In four meetings over the last two seasons, Iguodala has held Anthony to just 40.6 percent shooting and has forced the 6’ 8” forward to take nearly 70 percent of his shot attempts from midrange and beyond, about 12 percent above his average. When he does go inside, Anthony has been painfully inefficient. Since 2010, he’s converted just seven of the 21 shots he’s taken in the paint with Iguodala the floor. Against other opponents during that time, he’s converted over 50 percent.

Sixers head coach Doug Collins knows how fortunate his team is to have a player like Iguodala in a league full of potent outside scoring threats.

“If you want to look through all the games, he gives us a chance every night,” said Collins about his All-Star wing. Whether it's Boston or New York or any of these other teams who have that 'three' that can score, he takes that challenge on and he makes his man work hard every single night to get his points.

“I think Andre is the best perimeter defensive player in the NBA.”

If Iguodala is the NBA’s best outside defender, Anthony may be the league’s best outside scorer. Now in his ninth NBA season, the Nugget-turned-Knick has not once posted a season average lower than 20 points. That puts him in elite company. Only 11 other players in league history have accomplished this feat over as many seasons. Of those 11, seven are Hall of Famers. The other four? Oh, just Shaquille O’Neal, Allen Iverson, Mitch Richmond, and LeBron James.

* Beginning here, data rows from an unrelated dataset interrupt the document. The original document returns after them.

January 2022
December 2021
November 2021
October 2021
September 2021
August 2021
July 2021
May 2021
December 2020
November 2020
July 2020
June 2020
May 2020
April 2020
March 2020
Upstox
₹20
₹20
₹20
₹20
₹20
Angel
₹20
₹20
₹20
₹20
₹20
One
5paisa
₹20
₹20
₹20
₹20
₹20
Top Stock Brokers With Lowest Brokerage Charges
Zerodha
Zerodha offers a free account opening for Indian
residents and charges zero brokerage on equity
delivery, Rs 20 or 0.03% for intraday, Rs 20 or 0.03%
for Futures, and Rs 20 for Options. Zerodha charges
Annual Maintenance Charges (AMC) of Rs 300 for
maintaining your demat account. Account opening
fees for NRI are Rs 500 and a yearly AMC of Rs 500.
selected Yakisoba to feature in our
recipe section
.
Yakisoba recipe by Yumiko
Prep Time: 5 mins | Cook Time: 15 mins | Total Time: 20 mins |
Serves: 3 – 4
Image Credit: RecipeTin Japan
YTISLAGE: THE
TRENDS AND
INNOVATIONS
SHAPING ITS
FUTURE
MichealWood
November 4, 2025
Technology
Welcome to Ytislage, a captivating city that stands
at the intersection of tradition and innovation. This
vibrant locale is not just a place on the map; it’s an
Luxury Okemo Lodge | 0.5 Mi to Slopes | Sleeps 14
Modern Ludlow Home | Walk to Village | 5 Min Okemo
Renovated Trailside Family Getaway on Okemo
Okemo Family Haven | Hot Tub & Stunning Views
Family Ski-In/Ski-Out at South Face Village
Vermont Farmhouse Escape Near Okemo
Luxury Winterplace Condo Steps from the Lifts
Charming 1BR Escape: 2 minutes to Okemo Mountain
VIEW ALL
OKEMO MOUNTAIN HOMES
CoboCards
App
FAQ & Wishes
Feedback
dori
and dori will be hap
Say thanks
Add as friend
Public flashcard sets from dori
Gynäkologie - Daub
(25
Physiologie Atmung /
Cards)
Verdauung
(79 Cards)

As much as Andre Iguodala takes pride in shutting his opponent down, Carmelo Anthony delights in demoralizing the opposition by knocking down contested shot after contested shot and taking over games in crunch time.

When an unstoppable force meets an immovable object, the collision will be ugly, but one will come out the victor. Wednesday night, we’ll find out which it'll be.